- **PROVIDED PASSAGE**
I think I originally read How I Live Now by Meg Rosoff around 10 years ago. I was lent it by my best friend and my initial teenage reaction can be summarised by 3 letters: WTF? But it was powerful enough to stay in my mind for a decade. Once every so often, I’d remember it and how different its plot was to other things I’d read. So when I saw a copy of the book going for very cheap (too cheap) in a Waterstones, I decided that I needed to reread it. I’m very glad I did, because by taking more time to read it, I loved the plot (which I’d forgotten a great deal of, if I’m honest).
And okay, I may be 24 years old but I am not embarrassed to admit that I still really enjoy young-adult/teenage fiction. I was especially shocked at how How I Live Now definitely has more adult and sexual themes than I’d initially picked up on when I read it as a young teenager (ahhh, it’s nice to know I was innocent once!). As a “young adult book” this shouldn’t be too surprising, but what made it stand out was the incest between cousins. I mean, sleeping with/marrying/dating your cousin *is* legal in the UK and I don’t see anything wrong with it in theory, but no one can deny it is *different* and it makes this book stand out. More so since the sex is underage – between a 15 and 16 year old, though consensual.

- **AIM OF THE TASK**
Copy out the book review above word for word, from start to finish.

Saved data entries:

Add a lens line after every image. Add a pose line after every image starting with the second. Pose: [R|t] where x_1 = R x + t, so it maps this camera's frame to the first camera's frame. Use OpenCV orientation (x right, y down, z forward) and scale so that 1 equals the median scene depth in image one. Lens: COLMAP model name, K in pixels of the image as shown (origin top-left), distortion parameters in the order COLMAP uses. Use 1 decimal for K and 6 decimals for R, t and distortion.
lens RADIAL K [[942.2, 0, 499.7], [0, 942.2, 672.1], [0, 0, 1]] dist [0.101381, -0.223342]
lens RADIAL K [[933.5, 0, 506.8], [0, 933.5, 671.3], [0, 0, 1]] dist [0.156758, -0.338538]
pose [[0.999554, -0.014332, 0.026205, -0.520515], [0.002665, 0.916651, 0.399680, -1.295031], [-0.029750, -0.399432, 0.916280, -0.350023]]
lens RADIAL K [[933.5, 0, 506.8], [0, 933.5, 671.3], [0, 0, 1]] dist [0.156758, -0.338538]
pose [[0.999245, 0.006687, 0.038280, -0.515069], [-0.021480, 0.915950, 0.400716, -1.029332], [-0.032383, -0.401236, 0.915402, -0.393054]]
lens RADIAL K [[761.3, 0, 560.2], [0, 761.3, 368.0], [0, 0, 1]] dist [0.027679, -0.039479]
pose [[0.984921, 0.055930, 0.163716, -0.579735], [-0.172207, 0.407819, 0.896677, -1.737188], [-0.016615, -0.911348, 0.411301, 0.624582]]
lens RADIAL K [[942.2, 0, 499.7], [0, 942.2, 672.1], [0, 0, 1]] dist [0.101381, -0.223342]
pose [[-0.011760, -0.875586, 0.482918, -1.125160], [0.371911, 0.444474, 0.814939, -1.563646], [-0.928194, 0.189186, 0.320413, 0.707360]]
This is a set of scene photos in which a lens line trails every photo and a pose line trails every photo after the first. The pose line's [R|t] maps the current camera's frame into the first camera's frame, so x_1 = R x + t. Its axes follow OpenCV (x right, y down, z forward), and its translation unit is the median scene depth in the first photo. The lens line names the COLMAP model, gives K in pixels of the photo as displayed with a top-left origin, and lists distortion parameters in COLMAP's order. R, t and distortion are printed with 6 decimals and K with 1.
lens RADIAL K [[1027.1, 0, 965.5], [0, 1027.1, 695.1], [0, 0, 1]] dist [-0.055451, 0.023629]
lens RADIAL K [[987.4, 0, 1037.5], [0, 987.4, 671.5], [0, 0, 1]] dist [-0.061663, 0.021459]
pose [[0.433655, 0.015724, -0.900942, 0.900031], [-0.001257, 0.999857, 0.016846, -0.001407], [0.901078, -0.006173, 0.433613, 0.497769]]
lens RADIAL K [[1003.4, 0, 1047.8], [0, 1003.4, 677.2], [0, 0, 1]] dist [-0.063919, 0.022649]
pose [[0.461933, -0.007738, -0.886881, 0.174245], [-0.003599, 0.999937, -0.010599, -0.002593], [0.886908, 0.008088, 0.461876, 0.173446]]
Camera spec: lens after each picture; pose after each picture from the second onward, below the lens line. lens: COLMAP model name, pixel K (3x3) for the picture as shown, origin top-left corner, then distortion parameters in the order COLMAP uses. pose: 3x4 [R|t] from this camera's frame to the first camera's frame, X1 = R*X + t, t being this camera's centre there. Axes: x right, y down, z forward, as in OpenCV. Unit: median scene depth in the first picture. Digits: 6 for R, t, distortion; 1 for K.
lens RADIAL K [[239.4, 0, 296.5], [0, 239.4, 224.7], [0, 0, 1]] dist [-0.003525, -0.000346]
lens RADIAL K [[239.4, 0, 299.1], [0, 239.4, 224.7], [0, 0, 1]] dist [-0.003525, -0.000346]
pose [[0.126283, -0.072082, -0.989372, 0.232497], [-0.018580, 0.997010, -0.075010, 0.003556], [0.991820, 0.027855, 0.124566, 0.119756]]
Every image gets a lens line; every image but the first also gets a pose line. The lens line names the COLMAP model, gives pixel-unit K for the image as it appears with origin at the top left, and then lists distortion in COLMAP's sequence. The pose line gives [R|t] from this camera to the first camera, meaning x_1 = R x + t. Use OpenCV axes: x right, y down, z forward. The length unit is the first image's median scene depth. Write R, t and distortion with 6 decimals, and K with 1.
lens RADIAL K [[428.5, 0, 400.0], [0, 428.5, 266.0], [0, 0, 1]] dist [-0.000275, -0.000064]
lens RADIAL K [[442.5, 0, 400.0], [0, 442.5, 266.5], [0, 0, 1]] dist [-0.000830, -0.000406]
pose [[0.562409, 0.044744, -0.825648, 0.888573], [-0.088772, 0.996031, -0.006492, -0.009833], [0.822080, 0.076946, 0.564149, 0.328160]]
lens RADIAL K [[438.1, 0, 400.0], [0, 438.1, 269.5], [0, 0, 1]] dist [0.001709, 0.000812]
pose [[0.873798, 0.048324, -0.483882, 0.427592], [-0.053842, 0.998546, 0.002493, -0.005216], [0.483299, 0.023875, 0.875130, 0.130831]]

- **WRITTEN ANSWER**
I think I originally read How I Live Now by Meg Rosoff around 10 years ago. I was lent it by my best friend and my initial teenage reaction can be summarised by 3 letters: WTF? But it was powerful enough to stay in my mind for a decade. Once every so often, I’d remember it and how different its plot was to other things I’d read. So when I saw a copy of the book going for very cheap (too cheap) in a Waterstones, I decided that I needed to reread it. I’m very glad I did, because by taking more time to read it, I loved the plot (which I’d forgotten a great deal of, if I’m honest).
And okay, I may be 24 years old but I am not embarrassed to admit that I still really enjoy young-adult/teenage fiction. I was especially shocked at how How I Live Now definitely has more adult and sexual themes than I’d initially picked up on when I read it as a young teenager (ahhh, it’s nice to know I was innocent once!). As a “young adult book” this shouldn’t be too surprising, but what made it stand out was the incest between cousins. I mean, sleeping with/marrying/dating your cousin *is* legal in the UK and I don’t see anything wrong with it in theory, but no one can deny it is *different* and it makes this book stand out. More so since the sex is underage – between a 15 and 16 year old, though consensual.